Record set »
* * * *

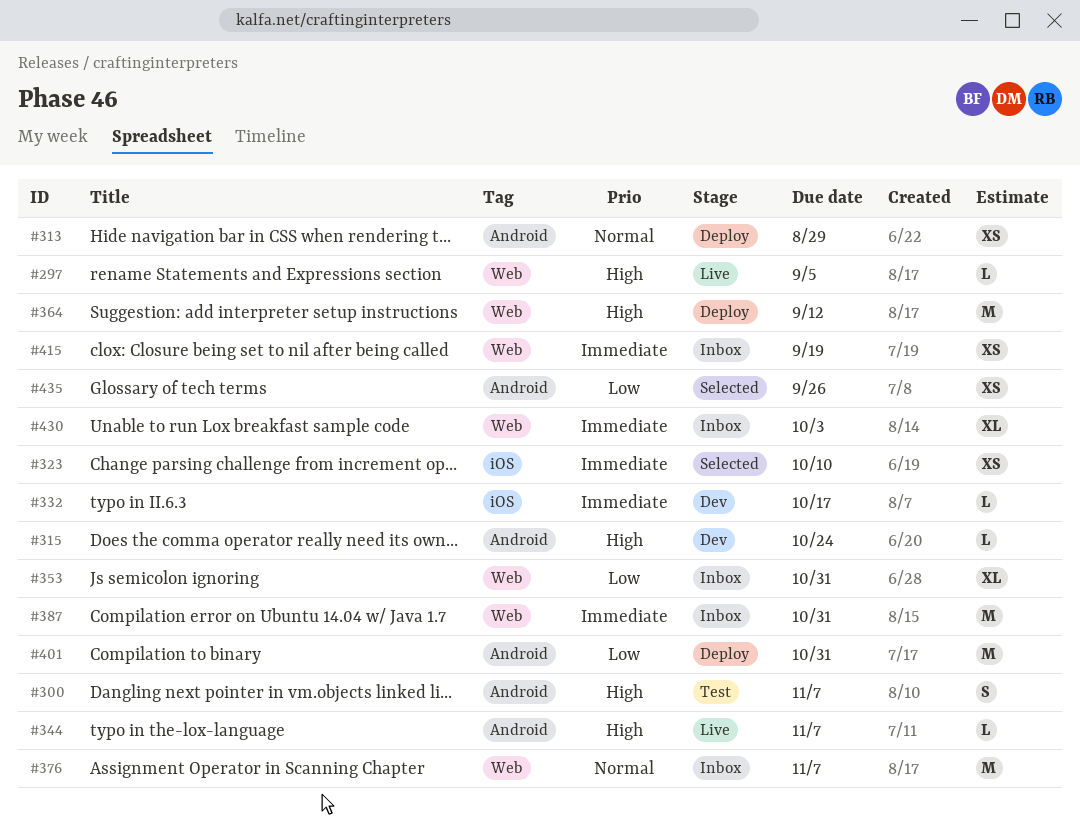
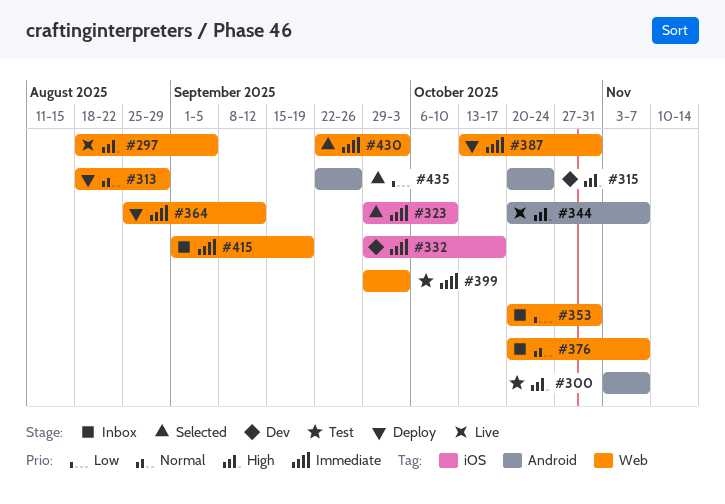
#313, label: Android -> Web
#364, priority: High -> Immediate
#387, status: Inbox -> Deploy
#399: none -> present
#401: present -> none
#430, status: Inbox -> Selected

* * * *

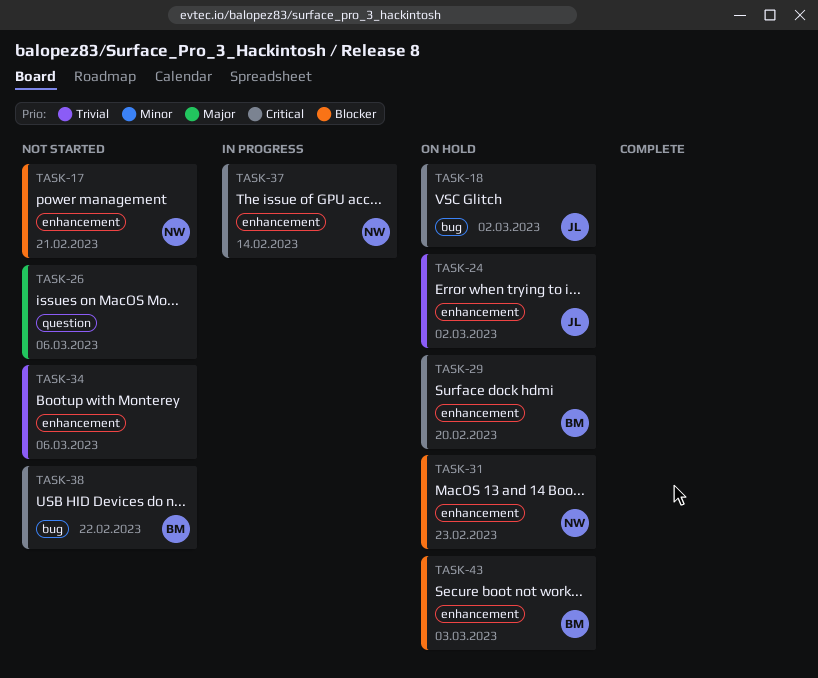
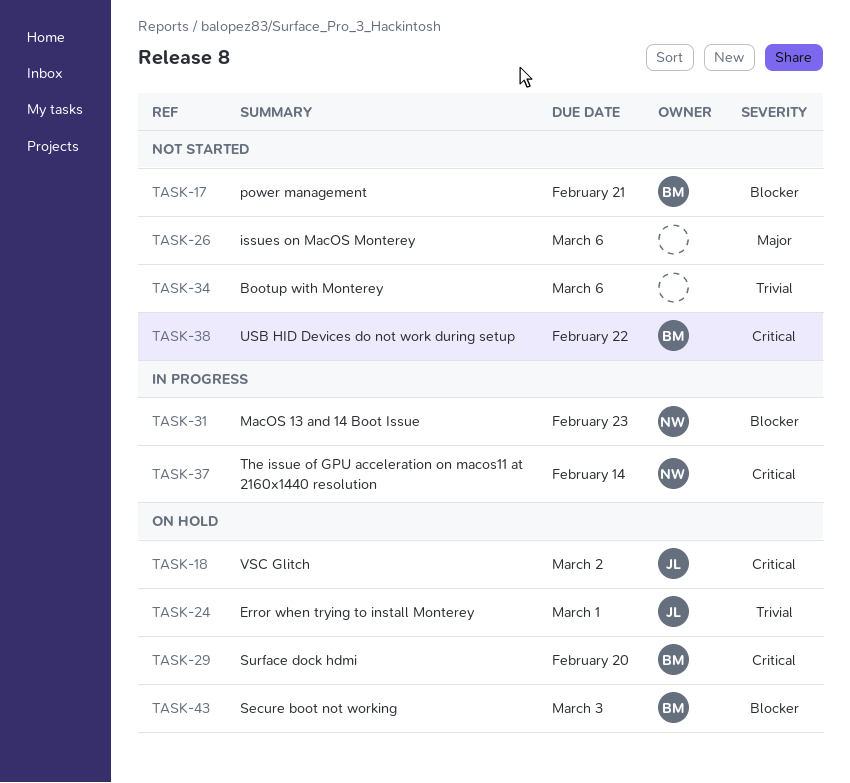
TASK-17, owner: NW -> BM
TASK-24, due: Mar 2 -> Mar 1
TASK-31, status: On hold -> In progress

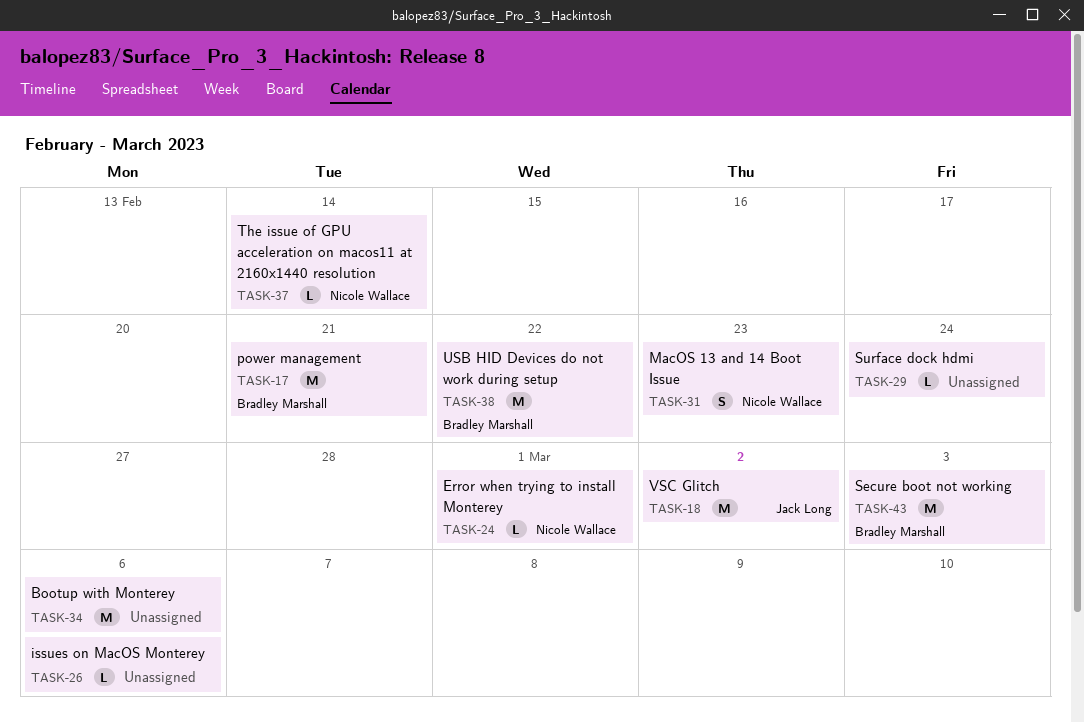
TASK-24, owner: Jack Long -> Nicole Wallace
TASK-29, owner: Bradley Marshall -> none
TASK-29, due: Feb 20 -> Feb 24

* * * *

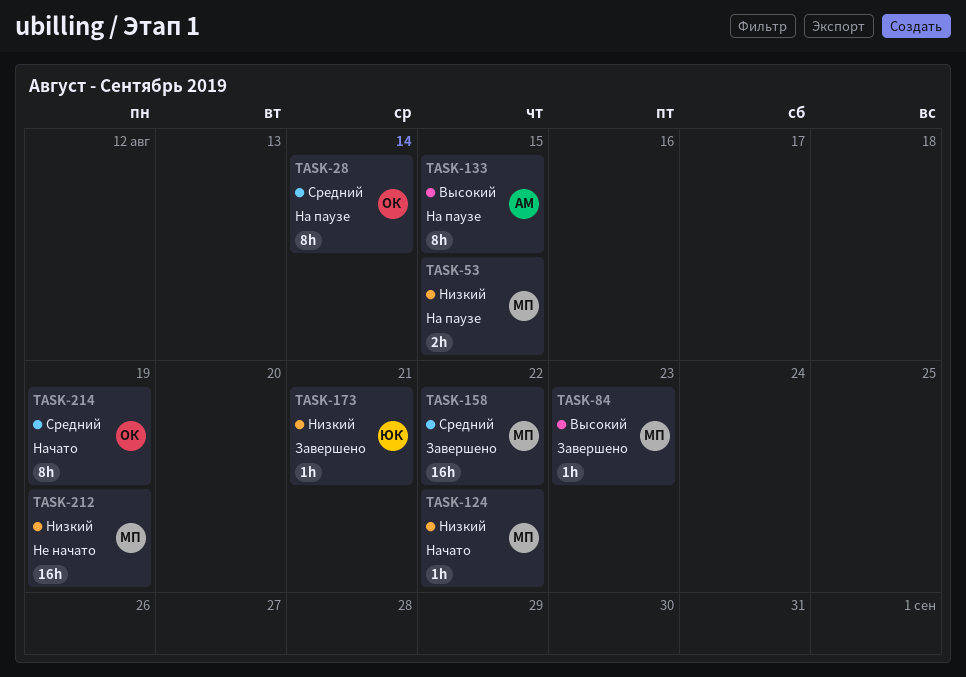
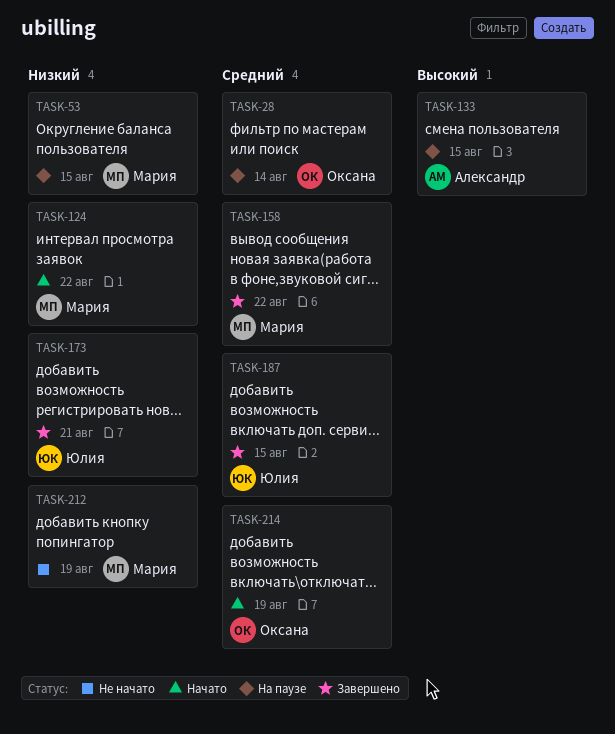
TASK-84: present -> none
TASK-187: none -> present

* * * *

Exercise brief »
Return every line of the material in which the word "none" is found.

Exercise response »
#399: none -> present
#401: present -> none
TASK-29, owner: Bradley Marshall -> none
TASK-84: present -> none
TASK-187: none -> present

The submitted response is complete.